*Folgendes bearbeiten*:
A. Beantworten Sie zum Blogbeitrag die folgenden Fragen:
(i) An welchem Datum und zu welcher Uhrzeit wurde er veröffentlicht?
(ii) Um wie viele Jahre jünger als im Alter des Verfassers gilt man laut dem Text eigentlich schon als „alter weißer Mann“?
(iii) Wofür seien alte Leute nach der gängigen Meinung „gleich gar nicht zu haben“?
B. Erläutern Sie anhand des Blogbeitrags, weshalb der Verfasser die eingangs gestellte Frage selbst als blöd bezeichnet.
C. Schreiben Sie aus dem Blogbeitrag den Abschnitt von „Wisst Ihr, was“ bis einschließlich „Migration und so.“ wortgetreu ab.

*Textabschnitt*:
Ansichten eines Informatikers

Ich, alter Knacker…

Hadmut
5.4.2020 21:19

Wisst Ihr, was mich wundert?

(Gut, zugegeben, die Frage ist blöd, ich wundere mich ja ständig und jeden Tag über alles mögliche.)

Es heißt doch immer, alte Leute wären starrsinig, unbeweglich, altmodisch, zu nichts neuem zu gebrauchen, nicht bereit, nicht in der Lage, sich an veränderte Situationen anzupassen, und für Digitalisierung gleich gar nicht zu haben.

Spätestens so ab meinem Alter (oder eigentlich schon 10 Jahre jünger) gilt man als „alter weißer Mann”, der von der Moderne überrollt würde, konservativ, nicht progressiv, weil verkalkt und nicht mehr in der Lage, sich mit Veränderungen abzugeben. Frauen, Migration und so.

[Datensatzeinträge]

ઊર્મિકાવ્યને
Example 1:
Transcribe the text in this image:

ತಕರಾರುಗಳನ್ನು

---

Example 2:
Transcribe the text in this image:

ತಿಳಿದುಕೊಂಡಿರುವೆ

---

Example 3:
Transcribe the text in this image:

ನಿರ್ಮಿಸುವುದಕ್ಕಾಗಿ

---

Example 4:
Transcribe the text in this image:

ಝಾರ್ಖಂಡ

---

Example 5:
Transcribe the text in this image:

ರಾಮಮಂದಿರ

---

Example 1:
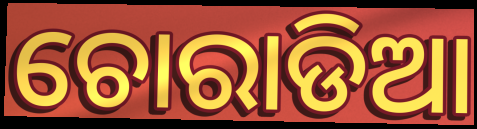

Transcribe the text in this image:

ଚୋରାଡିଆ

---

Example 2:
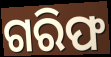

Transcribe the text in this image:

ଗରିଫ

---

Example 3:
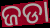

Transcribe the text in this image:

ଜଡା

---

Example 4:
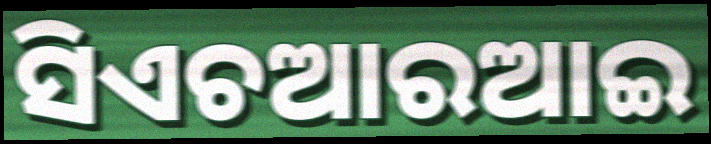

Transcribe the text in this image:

==

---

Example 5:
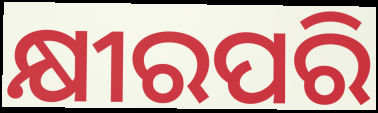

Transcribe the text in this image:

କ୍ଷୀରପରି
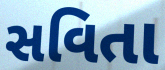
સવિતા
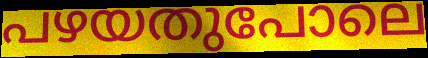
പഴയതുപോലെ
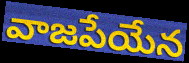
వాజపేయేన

*Antworten je Aufgabe*:
A.
(i) Am 5.4.2020 um 21:19 Uhr.
(ii) Um 10 Jahre.
(iii) Für Digitalisierung.

B. Der Verfasser nennt die Frage „Wisst Ihr, was mich wundert?“ blöd, weil er sich nach eigener Aussage ständig und jeden Tag über alles Mögliche wundert.

C.
Wisst Ihr, was mich wundert?

(Gut, zugegeben, die Frage ist blöd, ich wundere mich ja ständig und jeden Tag über alles mögliche.)

Es heißt doch immer, alte Leute wären starrsinig, unbeweglich, altmodisch, zu nichts neuem zu gebrauchen, nicht bereit, nicht in der Lage, sich an veränderte Situationen anzupassen, und für Digitalisierung gleich gar nicht zu haben.

Spätestens so ab meinem Alter (oder eigentlich schon 10 Jahre jünger) gilt man als „alter weißer Mann”, der von der Moderne überrollt würde, konservativ, nicht progressiv, weil verkalkt und nicht mehr in der Lage, sich mit Veränderungen abzugeben. Frauen, Migration und so.